В этот вечер разговор начался о сравнительном состоянии простого народа в России и во Франции. Я сказал: Францию вообще можно сравнить с галантерейною вещью, лучшей филаграмовой работы, с финифтью, а Россию можно уподобить слитку золота. На вид Франция имеет преимущество, на вес – Россия.
Карамзин улыбнулся.
– Правда, – сказал он, – что Россия тяжела на политических весах Европы и что массивное ее состояние надолго предохранит ее от ломки и измятия. Но, извините, – промолвил он, – в сравнении своем вы позабыли сказать, какой формы слиток?

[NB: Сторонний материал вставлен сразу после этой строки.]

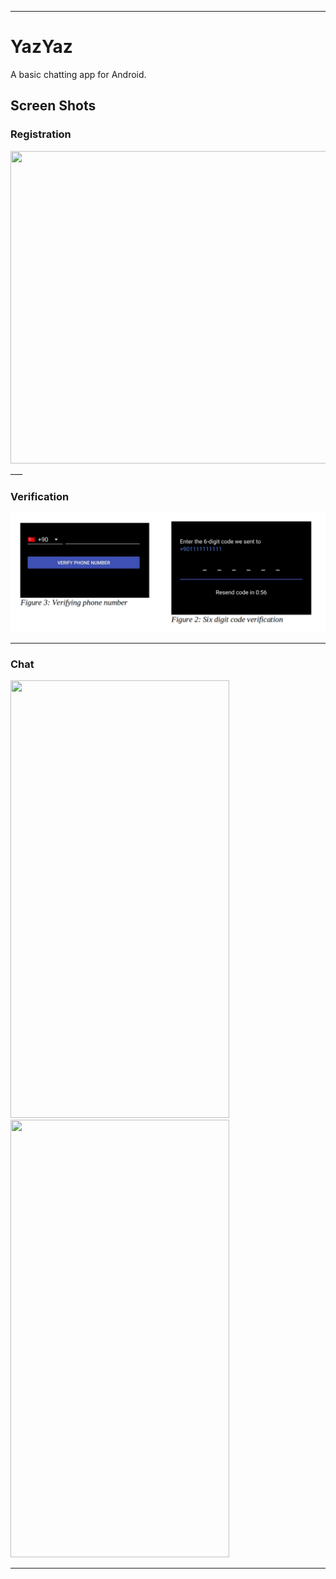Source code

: ___

# YazYaz

A basic chatting app for Android.

## Screen Shots

### Registration
<img src="https://github.com/oelkapmis/yazyaz/blob/master/Screenshots/registration.png" width="600" height="500">
___

### Verification

![Verification](Screenshots/verification.png)
___

### Chat
<img src="https://github.com/oelkapmis/yazyaz/blob/master/Screenshots/chat1.jpg" width="350" height="700">              <img src="https://github.com/oelkapmis/yazyaz/blob/master/Screenshots/chat2.jpg" width="350" height="700">

___
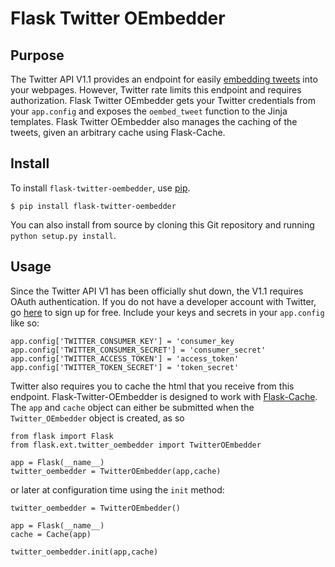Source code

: Flask Twitter OEmbedder
=======================

Purpose
-------

The Twitter API V1.1 provides an endpoint for easily [embedding tweets](https://dev.twitter.com/docs/api/1.1/get/statuses/oembed) into your webpages. However, Twitter rate limits this endpoint and requires authorization. Flask Twitter OEmbedder gets your Twitter credentials from your `app.config` and exposes the `oembed_tweet` function to the Jinja templates. Flask Twitter OEmbedder also manages the caching of the tweets, given an arbitrary cache using Flask-Cache.

Install
-------

To install `flask-twitter-oembedder`, use [pip](http://pip.readthedocs.org/en/latest/).

    $ pip install flask-twitter-oembedder

You can also install from source by cloning this Git repository and running `python setup.py install`.

Usage
-----

Since the Twitter API V1 has been officially shut down, the V1.1 requires OAuth authentication. If you do not have a developer account with Twitter, go [here](https://dev.twitter.com/) to sign up for free.  Include your keys and secrets in your `app.config` like so:

    app.config['TWITTER_CONSUMER_KEY'] = 'consumer_key
    app.config['TWITTER_CONSUMER_SECRET'] = 'consumer_secret'
    app.config['TWITTER_ACCESS_TOKEN'] = 'access_token'
    app.config['TWITTER_TOKEN_SECRET'] = 'token_secret'

Twitter also requires you to cache the html that you receive from this endpoint. Flask-Twitter-OEmbedder is designed to work with [Flask-Cache](http://pythonhosted.org/Flask-Cache/). The `app` and `cache` object can either be submitted when the `Twitter_OEmbedder` object is created, as so

    from flask import Flask
    from flask.ext.twitter_oembedder import TwitterOEmbedder
    
    app = Flask(__name__)
    twitter_oembedder = TwitterOEmbedder(app,cache)

or later at configuration time using the `init` method:

    twitter_oembedder = TwitterOEmbedder()
    
    app = Flask(__name__)
    cache = Cache(app)
    
    twitter_oembedder.init(app,cache)

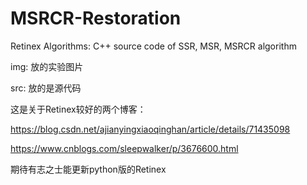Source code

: # MSRCR-Restoration
Retinex Algorithms: C++ source code of SSR, MSR, MSRCR algorithm

img: 放的实验图片

src: 放的是源代码 

这是关于Retinex较好的两个博客：

https://blog.csdn.net/ajianyingxiaoqinghan/article/details/71435098

https://www.cnblogs.com/sleepwalker/p/3676600.html


期待有志之士能更新python版的Retinex
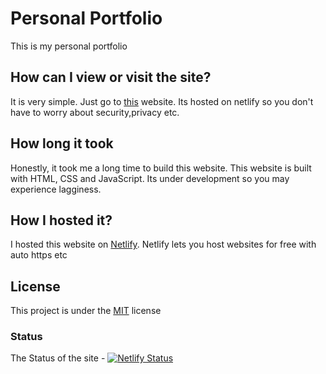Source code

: # Personal Portfolio

This is my personal portfolio 

## How can I view or visit the site?

It is very simple. Just go to [this]() website. Its hosted on netlify so you don't have to worry about security,privacy etc.


## How long it took

Honestly, it took me a long time to build this website. This website is built with HTML, CSS and JavaScript. Its under development so you may experience lagginess.

## How I hosted it?
I hosted this website on [Netlify](https://www.netlify.com). Netlify lets you host websites for free with auto https etc

## License

This project is under the [MIT](https://choosealicense.com/licenses/mit/) license 


### Status

The Status of the site - [![Netlify Status](https://api.netlify.com/api/v1/badges/04943c6b-b506-4d95-b48d-5114bec1d3d9/deploy-status)]()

– Каждая форма приятна для глаз, – отвечал я, – если в ней соблюдена гармония.
– Если так, согласен, – сказал Карамзин.
Один из собеседников распространился в похвалах веселости и уму французского народа.
Карамзин сказал:
– Вы правы, но в русском народе веселость и ум – также врожденные качества. Немудрено веселиться под светлым небом Франции, под тенью каштанов, среди виноградников, поблизости больших городов; но у нас, среди трескучих морозов, в дымных избах или в тяжком труде краткого лета, крестьянин всегда весел, всегда поет или шутит. У нас без школ поселяне выучиваются самоучкою грамоте, и разряд наших сельских поэтов и романистов едва ли не многочисленнее класса привилегированных литераторов. Много ли можно насчитать тех счастливцев, которых сочинения сохранятся столь долго, как русские песни и сказки? Общее правило: счастье состоит в том, чтобы довольствоваться малым, а нет человека в мире, который имел бы менее нужд, как русский крестьянин, и который бы так охотно и так весело трудился.
Разговор обратился на русские песни и сказки, и Карамзин, объясняя красоты некоторых из песен и занимательность сказок, примолвил:
– Я давно уже имел намерение собрать и издать лучшие русские песни, если возможно расположив хронологическим порядком, и присоединить к ним исторические и эстетические замечания. Другие занятия отвлекли меня от сего предприятия, но я не отказался от него. Я не доволен всеми нашими собраниями, в которых нет ни выбора, ни порядка! 24
24
Позднее Булгарин писал по этому поводу: «…Н. М. Карамзин полагал (в изустной беседе), что одна из древнейших русских песен, это: “Ивушка, ивушка, зеленая моя”, – потому что тут упоминается о новгородских боярах» (Заметки, выписки и корреспонденция Ф. Б. // Северная пчела. 1848. № 292. 29 дек.). Ср.: «Знаменитый наш историограф Н. М. Карамзин еще в молодости своей имел намерение издать полное собрание русских народных сказок с объяснениями или комментариями и, как мы слыхали впоследствии из уст его, сожалел, что другие занятия воспрепятствовали ему исполнить это желание. Он был убежден, как и мы, что народные сказки (то же самое, что скандинавские саги) лучше всего объясняют характер эпохи и нравственный быт народа» (Ф. Б. [Примечание к публикации И. П. Сахаровым сказки «Анкудин»] // Северная пчела. 1841. № 4. 7 янв.). Об интересе Карамзина к фольклору и его вкладе в фольклористику см.: Кочеткова Н. Д. Карамзин Н. М. // Русские фольклористы: биобиблиографич. словарь. XVIII–XIX вв. СПб., 2017. Т. 2. С. 506–510.